We simply use the constant when the call would be emitted instead.

diff --git a/lib/CodeGen/CGCall.cpp b/lib/CodeGen/CGCall.cpp
index e56fe2c1c1..8a794ff229 100644
--- a/lib/CodeGen/CGCall.cpp
+++ b/lib/CodeGen/CGCall.cpp
@@ -3713,11 +3713,16 @@ RValue CodeGenFunction::EmitCall(const CGFunctionInfo &CallInfo,
                                  const CGCallee &Callee,
                                  ReturnValueSlot ReturnValue,
                                  const CallArgList &CallArgs,
+                                 llvm::Constant* ConstValue,
                                  llvm::Instruction **callOrInvoke) {
   // FIXME: We no longer need the types from CallArgs; lift up and simplify.
 
   assert(Callee.isOrdinary());
 
+  // If we already know the value of this function call, just use it.
+  if (ConstValue)
+      return RValue::get(ConstValue);
+

After these changes (and a few others to get everything compiling again) we get what we expected:

$ clang -std=c++14 -S -o- -emit-llvm -Xclang -disable-llvm-passes fib.cc -O1 -v
; Some limes omitted for brevity
; Function Attrs: nounwind uwtable
define i32 @_Z5test1v() #0 {
entry:
  ret i32 89
}
; Function Attrs: nounwind uwtable
define i32 @_Z5test2v() #0 {
entry:
  ret i32 89
}

Member function calls

Constructors and a special members like constructors can be constexpr. But these cases can't really be optimized as easily, the reason is that the implicit parameter (the object pointed by this) should be evaluatable at constant time. When this happens, though, clang already does a good job for them.

struct A
{
  int x;
  constexpr A(int x) : x(x + 1) { }
};
int foo1()
{
  return A(3).x;
}

int foo2()
{
  constexpr A a(3);
  return a.x;
}

; clang -std=c++14 -S -o- -emit-llvm -Xclang -disable-llvm-passes test.cc -O0
define i32 @_Z4foo1v() #0 {
entry:
  ; Not sure why this temporary is needed but
  ; likely LLVM will optimize it away.
  %ref.tmp = alloca %struct.A, align 4
  call void @_ZN1AC2Ei(%struct.A* %ref.tmp, i32 3)
  ret i32 4
}
; Function Attrs: noinline nounwind uwtable
define i32 @_Z4foo2v() #1 {
entry:
  ret i32 4
}

Does this make sense?

While this change looks like a low hanging fruit I'm not sure it makes much sense. clang was never designed to be a front end that optimizes its output.

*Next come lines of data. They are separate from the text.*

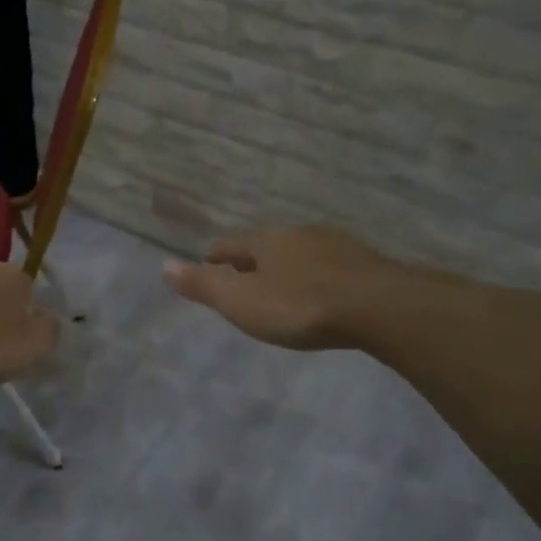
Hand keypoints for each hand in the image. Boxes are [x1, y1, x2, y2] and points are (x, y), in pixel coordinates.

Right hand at [163, 225, 400, 350]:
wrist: (377, 307)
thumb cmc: (299, 306)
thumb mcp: (240, 302)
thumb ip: (203, 285)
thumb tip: (163, 265)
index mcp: (264, 241)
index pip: (230, 245)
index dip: (215, 257)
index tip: (208, 265)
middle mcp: (298, 234)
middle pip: (266, 245)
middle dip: (253, 260)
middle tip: (244, 279)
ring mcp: (335, 245)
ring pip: (300, 253)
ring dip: (288, 266)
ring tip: (283, 286)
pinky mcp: (364, 262)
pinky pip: (329, 266)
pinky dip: (317, 276)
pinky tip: (322, 292)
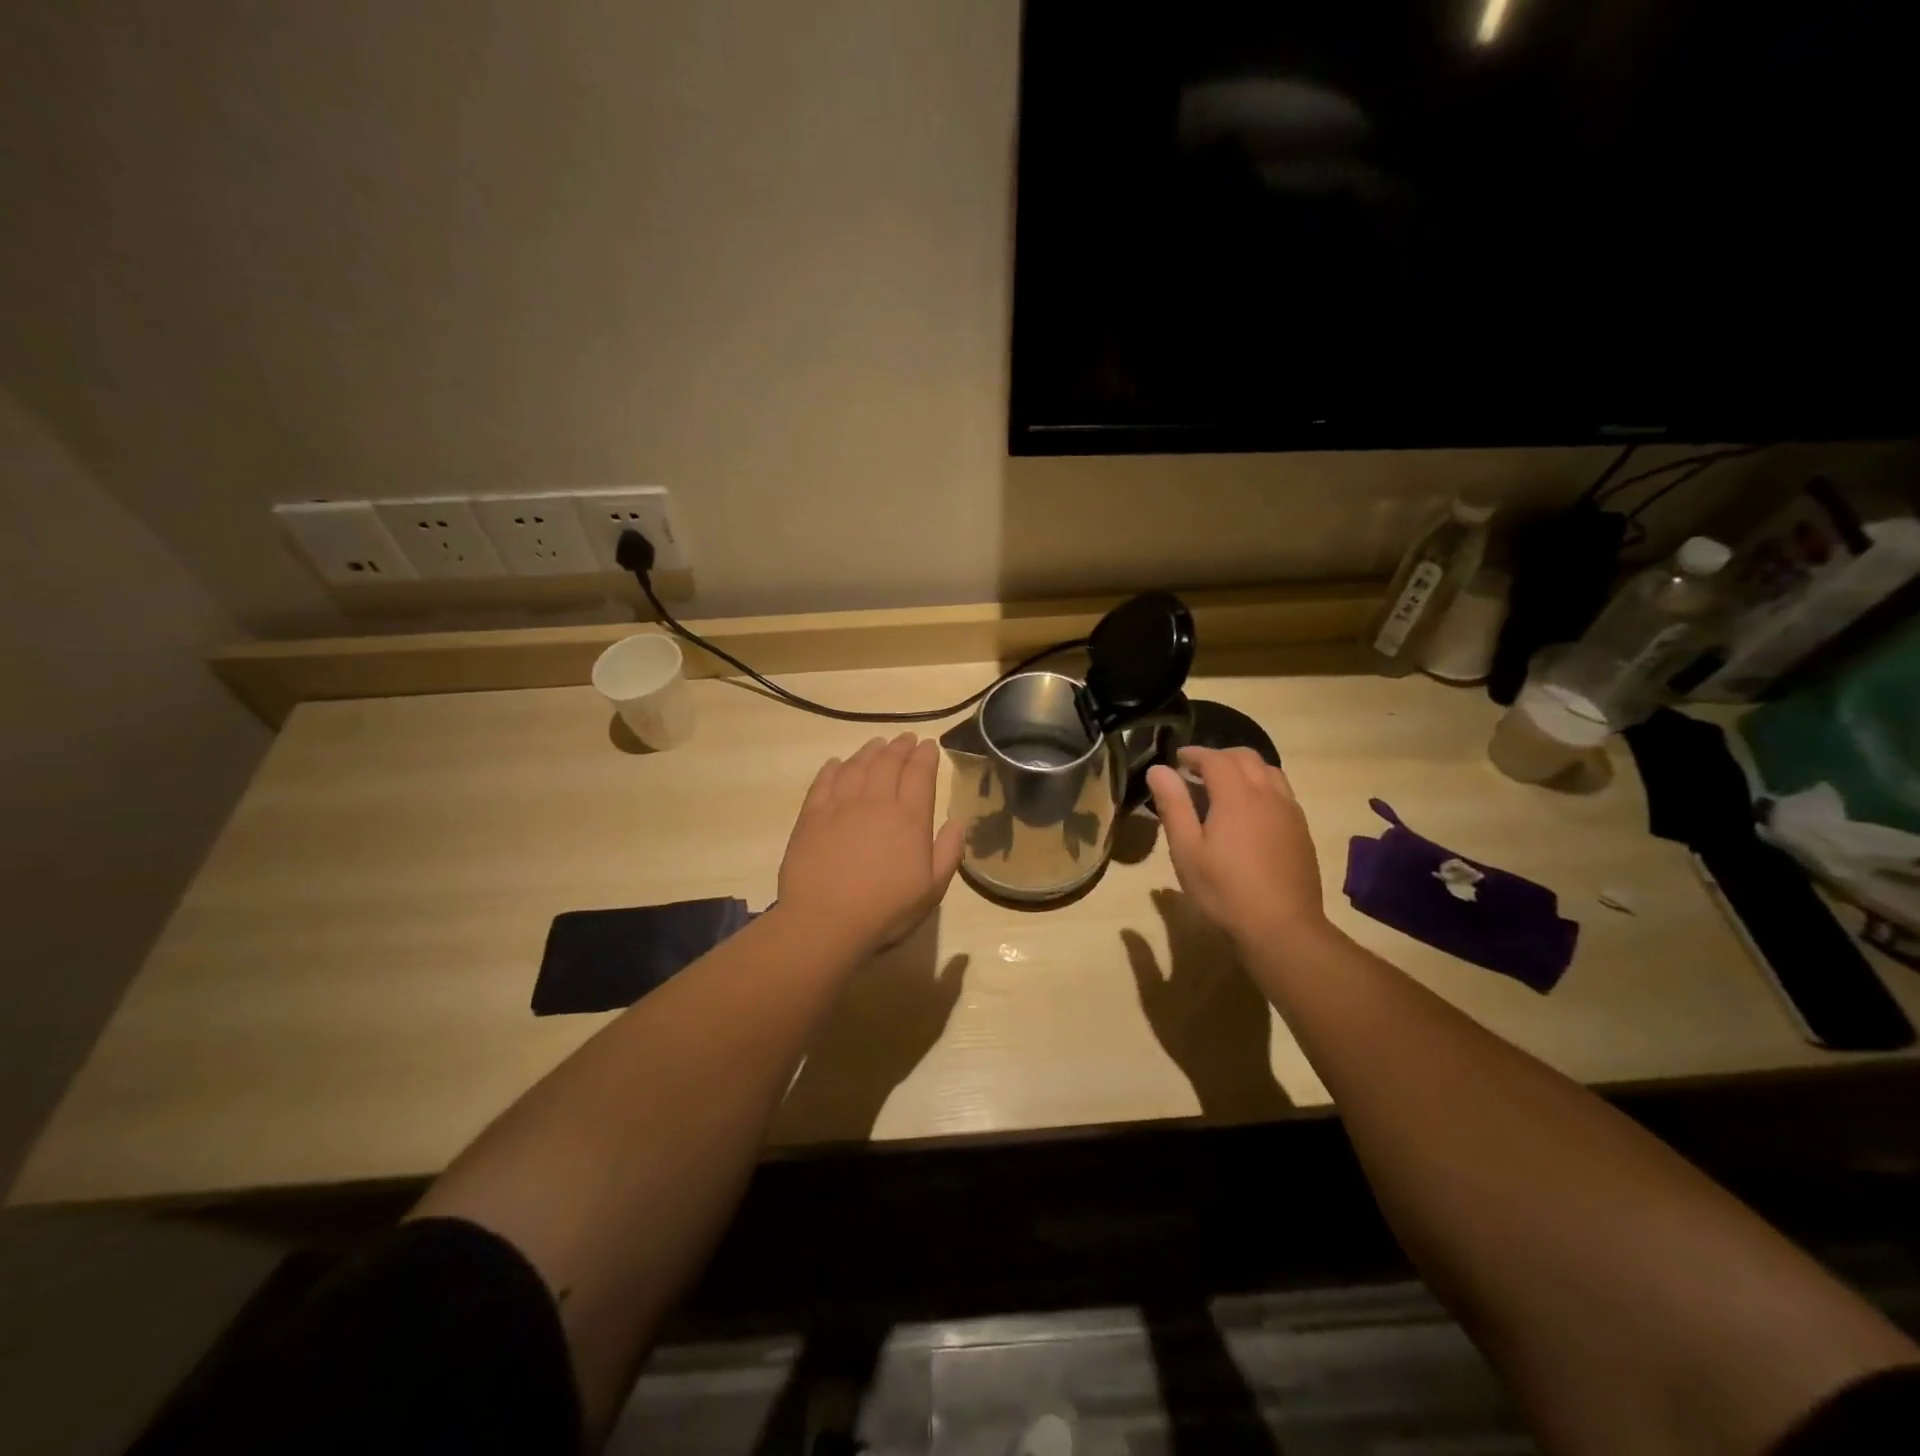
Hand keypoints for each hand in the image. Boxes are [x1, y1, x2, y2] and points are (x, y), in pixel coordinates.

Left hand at [778, 733, 965, 955]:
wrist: (825, 921)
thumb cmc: (885, 910)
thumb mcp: (932, 889)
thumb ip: (948, 852)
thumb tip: (958, 822)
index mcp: (909, 818)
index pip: (920, 774)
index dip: (925, 756)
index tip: (929, 745)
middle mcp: (876, 801)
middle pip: (888, 762)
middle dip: (900, 746)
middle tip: (906, 739)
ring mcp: (840, 805)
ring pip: (857, 766)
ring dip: (870, 751)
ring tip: (877, 744)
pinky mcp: (811, 816)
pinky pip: (824, 781)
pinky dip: (834, 768)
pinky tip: (837, 764)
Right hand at [1146, 746, 1328, 948]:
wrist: (1282, 928)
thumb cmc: (1225, 890)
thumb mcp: (1186, 850)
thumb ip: (1173, 805)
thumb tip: (1159, 769)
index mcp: (1237, 796)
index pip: (1215, 758)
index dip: (1194, 754)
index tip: (1177, 759)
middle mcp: (1268, 795)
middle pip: (1246, 757)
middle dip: (1219, 757)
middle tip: (1197, 771)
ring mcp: (1290, 812)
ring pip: (1269, 771)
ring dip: (1244, 769)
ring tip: (1224, 787)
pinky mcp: (1301, 830)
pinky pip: (1282, 792)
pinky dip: (1262, 786)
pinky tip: (1250, 812)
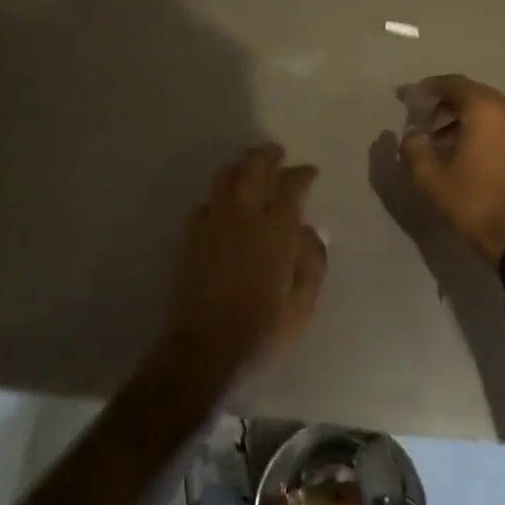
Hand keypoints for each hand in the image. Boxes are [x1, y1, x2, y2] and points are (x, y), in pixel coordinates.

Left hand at [158, 146, 328, 385]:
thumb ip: (312, 261)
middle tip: (278, 154)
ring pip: (225, 177)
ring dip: (240, 167)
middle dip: (268, 155)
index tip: (310, 172)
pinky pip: (205, 203)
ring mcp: (213, 222)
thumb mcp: (303, 303)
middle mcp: (244, 214)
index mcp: (276, 228)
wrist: (203, 350)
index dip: (302, 173)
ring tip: (250, 169)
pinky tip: (223, 207)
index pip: (291, 184)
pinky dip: (218, 198)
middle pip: (254, 166)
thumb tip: (313, 229)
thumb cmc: (262, 331)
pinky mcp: (191, 236)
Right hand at [398, 75, 504, 265]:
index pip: (453, 83)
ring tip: (442, 141)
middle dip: (447, 104)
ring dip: (465, 118)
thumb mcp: (430, 176)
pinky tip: (468, 153)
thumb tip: (412, 134)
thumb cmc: (473, 201)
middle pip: (473, 94)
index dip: (430, 88)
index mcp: (485, 108)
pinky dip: (484, 130)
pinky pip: (503, 126)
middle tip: (425, 120)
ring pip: (490, 111)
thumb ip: (413, 147)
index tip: (412, 98)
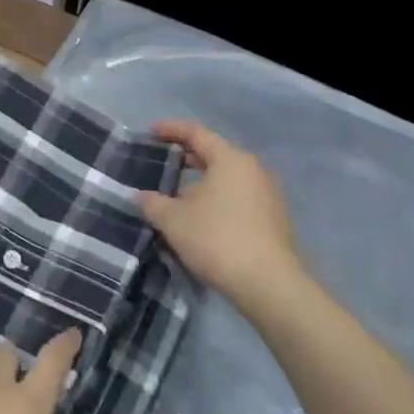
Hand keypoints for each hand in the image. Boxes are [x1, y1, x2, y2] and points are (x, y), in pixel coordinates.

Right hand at [138, 119, 305, 311]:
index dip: (170, 129)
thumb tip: (142, 196)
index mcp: (230, 159)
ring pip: (226, 177)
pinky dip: (216, 198)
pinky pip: (237, 196)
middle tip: (160, 163)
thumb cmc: (217, 239)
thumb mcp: (173, 220)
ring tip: (176, 194)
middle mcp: (252, 169)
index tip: (149, 131)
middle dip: (185, 157)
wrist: (268, 284)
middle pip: (213, 153)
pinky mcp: (272, 217)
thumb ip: (152, 202)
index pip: (196, 132)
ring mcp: (266, 193)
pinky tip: (200, 217)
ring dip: (200, 181)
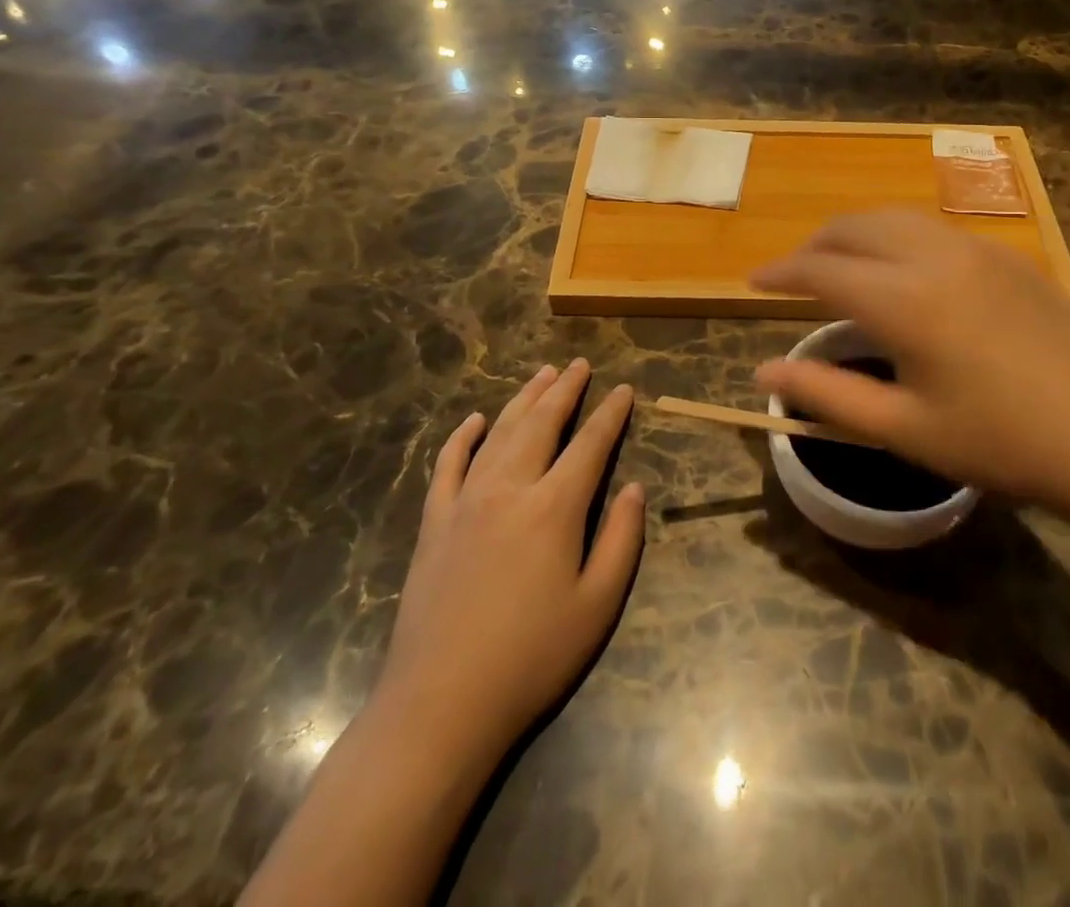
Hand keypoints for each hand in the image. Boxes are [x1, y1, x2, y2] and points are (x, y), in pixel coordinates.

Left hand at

Doing that would have some value as it would free LLVM of some optimization work. But if the same optimization can be done in LLVM the benefit is much higher as all clients (including clang) will take advantage of it. Also, C++14 gives much more freedom when writing constexpr functions, without requiring recursion. This means that the LLVM IR generated by clang will be much simpler and then LLVM may optimize it much easier. All in all, this change might be a marginal improvement for users that cannot use C++14.